§ **TASK DIRECTIONS**:
In the material below, change "disabled" to "inactive" and give back only the lines from the one with "key from Google." up to and including the one with "## Last Activity", with nothing else altered.
+++++
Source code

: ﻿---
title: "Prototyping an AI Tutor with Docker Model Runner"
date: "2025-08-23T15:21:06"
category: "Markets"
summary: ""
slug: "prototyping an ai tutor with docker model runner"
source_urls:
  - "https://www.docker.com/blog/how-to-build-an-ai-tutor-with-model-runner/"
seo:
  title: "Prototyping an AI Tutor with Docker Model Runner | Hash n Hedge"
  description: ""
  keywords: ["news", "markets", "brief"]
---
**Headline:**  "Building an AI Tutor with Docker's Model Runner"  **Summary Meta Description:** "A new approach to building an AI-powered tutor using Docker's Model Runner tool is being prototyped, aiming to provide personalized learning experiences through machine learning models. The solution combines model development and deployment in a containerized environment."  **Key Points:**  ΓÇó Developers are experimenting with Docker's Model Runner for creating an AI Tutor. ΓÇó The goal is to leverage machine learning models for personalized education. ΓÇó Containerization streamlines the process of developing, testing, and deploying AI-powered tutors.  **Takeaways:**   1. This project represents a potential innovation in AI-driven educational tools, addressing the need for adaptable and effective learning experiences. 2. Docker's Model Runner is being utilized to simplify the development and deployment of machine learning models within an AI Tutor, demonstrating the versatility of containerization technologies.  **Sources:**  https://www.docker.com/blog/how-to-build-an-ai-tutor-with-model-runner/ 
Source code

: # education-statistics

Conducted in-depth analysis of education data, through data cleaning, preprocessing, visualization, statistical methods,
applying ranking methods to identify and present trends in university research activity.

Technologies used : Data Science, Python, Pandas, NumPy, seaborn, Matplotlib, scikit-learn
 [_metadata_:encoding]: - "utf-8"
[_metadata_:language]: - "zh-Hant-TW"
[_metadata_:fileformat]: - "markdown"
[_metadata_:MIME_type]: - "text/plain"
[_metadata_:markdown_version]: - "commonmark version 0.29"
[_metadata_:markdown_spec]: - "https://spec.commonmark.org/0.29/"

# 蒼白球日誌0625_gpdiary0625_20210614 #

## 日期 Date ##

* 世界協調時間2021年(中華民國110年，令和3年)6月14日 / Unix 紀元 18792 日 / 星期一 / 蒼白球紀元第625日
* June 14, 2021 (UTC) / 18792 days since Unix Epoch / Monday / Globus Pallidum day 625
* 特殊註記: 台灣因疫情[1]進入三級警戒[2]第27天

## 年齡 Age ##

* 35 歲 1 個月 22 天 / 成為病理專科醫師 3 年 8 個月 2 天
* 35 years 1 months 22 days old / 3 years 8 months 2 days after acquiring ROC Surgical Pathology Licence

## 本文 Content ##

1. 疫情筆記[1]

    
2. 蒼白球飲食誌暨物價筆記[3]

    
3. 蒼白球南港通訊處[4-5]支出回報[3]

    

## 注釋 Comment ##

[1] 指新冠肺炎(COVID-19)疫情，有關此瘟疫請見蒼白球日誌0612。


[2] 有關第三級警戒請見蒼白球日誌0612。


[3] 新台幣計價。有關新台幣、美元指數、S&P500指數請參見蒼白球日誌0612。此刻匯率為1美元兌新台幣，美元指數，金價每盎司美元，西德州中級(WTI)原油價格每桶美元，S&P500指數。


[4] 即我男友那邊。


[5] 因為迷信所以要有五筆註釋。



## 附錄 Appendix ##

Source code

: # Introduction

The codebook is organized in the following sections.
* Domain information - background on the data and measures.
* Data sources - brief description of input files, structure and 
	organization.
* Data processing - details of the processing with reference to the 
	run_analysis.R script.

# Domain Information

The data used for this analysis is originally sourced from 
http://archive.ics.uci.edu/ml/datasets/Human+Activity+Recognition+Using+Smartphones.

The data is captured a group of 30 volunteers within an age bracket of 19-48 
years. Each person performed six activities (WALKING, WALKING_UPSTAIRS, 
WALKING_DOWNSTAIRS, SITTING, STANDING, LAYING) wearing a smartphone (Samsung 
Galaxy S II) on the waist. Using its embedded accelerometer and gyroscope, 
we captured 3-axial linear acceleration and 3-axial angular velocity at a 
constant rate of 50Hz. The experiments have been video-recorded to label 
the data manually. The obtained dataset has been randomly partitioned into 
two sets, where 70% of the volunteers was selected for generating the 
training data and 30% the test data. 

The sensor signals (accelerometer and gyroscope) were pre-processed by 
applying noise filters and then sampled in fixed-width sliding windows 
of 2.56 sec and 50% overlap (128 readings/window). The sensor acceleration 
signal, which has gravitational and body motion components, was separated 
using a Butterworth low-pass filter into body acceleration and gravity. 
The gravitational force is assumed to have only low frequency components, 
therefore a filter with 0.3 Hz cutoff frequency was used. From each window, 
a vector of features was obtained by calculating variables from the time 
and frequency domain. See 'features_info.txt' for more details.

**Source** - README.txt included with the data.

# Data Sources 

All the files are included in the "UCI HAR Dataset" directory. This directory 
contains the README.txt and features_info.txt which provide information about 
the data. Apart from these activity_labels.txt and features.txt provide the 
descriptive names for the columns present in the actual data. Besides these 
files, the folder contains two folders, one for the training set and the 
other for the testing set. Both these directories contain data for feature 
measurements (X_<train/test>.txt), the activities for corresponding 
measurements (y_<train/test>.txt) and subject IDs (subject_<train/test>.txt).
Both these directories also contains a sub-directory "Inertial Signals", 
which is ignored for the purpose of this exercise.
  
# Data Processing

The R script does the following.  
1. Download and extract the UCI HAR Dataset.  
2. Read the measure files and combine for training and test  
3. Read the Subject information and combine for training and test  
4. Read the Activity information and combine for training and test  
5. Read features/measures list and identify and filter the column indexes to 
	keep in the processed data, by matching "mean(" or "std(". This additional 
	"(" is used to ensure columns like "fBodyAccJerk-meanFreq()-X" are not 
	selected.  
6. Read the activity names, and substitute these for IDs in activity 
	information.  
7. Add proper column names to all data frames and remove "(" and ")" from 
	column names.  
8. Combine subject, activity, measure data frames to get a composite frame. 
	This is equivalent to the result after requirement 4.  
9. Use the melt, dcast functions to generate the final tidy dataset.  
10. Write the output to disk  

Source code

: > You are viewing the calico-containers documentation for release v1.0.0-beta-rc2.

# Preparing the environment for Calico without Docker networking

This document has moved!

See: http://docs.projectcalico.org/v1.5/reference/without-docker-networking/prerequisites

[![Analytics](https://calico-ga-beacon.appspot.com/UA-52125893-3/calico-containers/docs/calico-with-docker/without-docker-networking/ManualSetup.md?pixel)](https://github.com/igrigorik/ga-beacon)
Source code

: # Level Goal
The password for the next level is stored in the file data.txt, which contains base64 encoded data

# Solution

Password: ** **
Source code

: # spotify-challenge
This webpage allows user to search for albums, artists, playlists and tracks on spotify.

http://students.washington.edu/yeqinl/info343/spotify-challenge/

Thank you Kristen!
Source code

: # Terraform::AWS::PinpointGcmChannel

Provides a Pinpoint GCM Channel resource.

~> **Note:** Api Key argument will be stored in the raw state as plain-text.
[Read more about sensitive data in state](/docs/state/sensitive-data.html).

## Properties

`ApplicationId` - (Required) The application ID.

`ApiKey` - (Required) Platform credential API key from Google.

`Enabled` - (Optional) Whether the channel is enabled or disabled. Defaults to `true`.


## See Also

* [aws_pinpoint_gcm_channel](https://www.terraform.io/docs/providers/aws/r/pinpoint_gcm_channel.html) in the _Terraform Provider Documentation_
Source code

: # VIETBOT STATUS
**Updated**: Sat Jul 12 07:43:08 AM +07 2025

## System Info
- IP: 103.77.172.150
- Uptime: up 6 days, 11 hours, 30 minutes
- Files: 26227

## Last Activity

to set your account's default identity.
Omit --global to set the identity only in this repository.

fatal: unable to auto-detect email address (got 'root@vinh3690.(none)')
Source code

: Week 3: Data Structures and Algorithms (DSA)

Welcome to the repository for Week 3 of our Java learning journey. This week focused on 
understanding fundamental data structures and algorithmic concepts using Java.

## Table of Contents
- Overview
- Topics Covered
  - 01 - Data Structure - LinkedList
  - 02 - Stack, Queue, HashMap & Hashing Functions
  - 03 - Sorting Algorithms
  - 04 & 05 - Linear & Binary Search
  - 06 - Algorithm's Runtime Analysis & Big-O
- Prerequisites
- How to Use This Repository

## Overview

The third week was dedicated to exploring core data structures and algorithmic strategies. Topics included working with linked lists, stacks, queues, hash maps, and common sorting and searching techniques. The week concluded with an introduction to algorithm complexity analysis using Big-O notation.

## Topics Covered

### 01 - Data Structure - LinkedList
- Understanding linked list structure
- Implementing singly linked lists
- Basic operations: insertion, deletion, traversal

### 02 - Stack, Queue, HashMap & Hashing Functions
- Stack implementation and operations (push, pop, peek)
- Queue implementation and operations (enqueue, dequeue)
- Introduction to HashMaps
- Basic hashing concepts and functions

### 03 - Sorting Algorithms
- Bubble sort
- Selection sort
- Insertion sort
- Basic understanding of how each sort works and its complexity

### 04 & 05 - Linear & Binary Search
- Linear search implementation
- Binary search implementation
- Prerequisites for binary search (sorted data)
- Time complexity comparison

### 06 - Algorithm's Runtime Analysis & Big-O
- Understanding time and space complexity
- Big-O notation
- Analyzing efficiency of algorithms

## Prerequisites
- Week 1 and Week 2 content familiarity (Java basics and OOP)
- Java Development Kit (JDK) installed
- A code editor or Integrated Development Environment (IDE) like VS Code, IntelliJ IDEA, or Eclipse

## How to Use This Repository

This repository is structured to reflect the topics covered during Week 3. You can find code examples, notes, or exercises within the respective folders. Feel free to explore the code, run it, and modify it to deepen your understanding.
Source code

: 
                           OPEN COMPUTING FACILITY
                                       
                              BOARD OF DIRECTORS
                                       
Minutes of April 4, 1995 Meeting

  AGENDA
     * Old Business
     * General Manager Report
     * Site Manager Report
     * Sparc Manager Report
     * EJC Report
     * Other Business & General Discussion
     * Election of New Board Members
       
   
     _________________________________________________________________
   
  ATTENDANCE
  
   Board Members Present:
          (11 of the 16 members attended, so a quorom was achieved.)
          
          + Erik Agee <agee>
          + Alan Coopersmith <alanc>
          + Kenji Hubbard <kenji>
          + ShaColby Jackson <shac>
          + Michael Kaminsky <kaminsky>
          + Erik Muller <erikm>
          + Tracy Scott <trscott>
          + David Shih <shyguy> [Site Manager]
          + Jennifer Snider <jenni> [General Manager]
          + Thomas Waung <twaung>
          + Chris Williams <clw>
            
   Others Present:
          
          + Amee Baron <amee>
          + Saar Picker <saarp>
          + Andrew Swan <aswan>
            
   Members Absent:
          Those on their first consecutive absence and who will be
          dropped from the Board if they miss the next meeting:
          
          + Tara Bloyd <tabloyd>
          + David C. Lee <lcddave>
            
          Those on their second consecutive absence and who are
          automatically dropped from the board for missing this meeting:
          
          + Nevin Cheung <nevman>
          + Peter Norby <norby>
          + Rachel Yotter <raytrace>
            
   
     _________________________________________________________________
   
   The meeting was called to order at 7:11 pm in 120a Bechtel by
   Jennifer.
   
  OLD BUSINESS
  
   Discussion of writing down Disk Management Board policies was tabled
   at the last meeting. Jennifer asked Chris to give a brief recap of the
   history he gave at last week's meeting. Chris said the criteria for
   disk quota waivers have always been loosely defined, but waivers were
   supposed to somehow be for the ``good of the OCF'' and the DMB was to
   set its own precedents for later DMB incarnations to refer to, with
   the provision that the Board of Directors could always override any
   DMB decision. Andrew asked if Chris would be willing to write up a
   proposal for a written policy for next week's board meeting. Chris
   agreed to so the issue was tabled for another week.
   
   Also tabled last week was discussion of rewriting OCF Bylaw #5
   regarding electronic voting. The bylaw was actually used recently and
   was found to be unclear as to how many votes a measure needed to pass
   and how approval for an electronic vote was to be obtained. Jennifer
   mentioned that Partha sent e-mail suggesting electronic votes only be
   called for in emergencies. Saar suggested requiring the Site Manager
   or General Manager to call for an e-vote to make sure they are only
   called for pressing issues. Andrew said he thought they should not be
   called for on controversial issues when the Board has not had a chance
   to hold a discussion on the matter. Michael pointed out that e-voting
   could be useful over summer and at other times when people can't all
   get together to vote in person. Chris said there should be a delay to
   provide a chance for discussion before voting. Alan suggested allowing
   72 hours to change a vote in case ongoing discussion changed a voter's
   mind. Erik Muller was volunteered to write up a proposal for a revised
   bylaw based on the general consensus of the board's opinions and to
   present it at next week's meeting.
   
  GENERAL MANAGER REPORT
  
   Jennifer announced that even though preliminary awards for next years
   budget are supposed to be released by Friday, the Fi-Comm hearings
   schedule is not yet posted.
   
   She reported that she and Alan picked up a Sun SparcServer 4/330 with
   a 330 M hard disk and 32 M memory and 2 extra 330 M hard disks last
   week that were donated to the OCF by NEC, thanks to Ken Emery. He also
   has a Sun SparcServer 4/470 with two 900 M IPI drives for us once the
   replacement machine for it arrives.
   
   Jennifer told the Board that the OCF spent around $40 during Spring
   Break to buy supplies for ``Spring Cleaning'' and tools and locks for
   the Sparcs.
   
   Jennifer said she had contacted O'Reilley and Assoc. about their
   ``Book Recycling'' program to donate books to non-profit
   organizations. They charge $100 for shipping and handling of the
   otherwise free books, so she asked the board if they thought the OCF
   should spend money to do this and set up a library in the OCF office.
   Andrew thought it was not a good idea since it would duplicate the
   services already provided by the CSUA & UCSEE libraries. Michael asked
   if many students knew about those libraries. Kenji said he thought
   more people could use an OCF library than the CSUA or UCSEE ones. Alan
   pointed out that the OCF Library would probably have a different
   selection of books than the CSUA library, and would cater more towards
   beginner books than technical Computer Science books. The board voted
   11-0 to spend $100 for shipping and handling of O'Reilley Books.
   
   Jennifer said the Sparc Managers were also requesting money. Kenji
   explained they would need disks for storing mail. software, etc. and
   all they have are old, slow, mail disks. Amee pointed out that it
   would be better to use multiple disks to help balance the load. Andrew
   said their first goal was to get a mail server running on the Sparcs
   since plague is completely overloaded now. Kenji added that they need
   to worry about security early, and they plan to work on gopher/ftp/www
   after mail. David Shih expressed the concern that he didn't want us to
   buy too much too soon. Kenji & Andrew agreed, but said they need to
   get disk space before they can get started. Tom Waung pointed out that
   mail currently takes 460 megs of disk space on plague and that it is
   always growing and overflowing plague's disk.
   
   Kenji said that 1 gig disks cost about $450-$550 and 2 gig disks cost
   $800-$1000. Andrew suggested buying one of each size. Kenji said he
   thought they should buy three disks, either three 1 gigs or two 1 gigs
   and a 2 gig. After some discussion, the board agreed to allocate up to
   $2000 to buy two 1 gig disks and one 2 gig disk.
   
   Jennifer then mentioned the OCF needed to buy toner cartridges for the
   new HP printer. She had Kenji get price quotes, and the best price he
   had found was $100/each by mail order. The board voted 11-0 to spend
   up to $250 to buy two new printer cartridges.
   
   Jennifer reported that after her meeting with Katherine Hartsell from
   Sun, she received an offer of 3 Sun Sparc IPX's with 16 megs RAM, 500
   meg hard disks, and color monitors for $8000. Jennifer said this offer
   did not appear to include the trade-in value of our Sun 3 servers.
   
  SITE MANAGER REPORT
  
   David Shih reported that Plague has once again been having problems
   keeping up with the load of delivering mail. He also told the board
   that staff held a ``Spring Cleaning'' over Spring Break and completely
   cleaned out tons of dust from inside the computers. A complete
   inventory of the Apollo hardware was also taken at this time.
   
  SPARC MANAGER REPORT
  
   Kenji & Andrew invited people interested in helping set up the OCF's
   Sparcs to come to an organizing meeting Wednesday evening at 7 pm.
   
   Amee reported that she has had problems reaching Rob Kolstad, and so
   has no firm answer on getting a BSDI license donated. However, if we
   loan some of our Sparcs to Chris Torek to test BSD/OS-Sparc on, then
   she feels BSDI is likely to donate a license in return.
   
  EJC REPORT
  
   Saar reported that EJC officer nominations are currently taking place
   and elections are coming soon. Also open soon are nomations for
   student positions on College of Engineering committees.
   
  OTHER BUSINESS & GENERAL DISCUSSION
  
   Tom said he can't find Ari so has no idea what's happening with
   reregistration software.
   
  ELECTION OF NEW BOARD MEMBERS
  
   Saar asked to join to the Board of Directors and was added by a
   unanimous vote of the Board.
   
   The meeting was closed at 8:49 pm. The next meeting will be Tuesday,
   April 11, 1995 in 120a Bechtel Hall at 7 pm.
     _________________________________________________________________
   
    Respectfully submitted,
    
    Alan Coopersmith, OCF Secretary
+++++
§ **SOLUTION TO THE EXERCISE**:
`ApiKey` - (Required) Platform credential API key from Google.

`Enabled` - (Optional) Whether the channel is enabled or inactive. Defaults to `true`.


## See Also

* [aws_pinpoint_gcm_channel](https://www.terraform.io/docs/providers/aws/r/pinpoint_gcm_channel.html) in the _Terraform Provider Documentation_
Source code

: # VIETBOT STATUS
**Updated**: Sat Jul 12 07:43:08 AM +07 2025

## System Info
- IP: 103.77.172.150
- Uptime: up 6 days, 11 hours, 30 minutes
- Files: 26227

## Last Activity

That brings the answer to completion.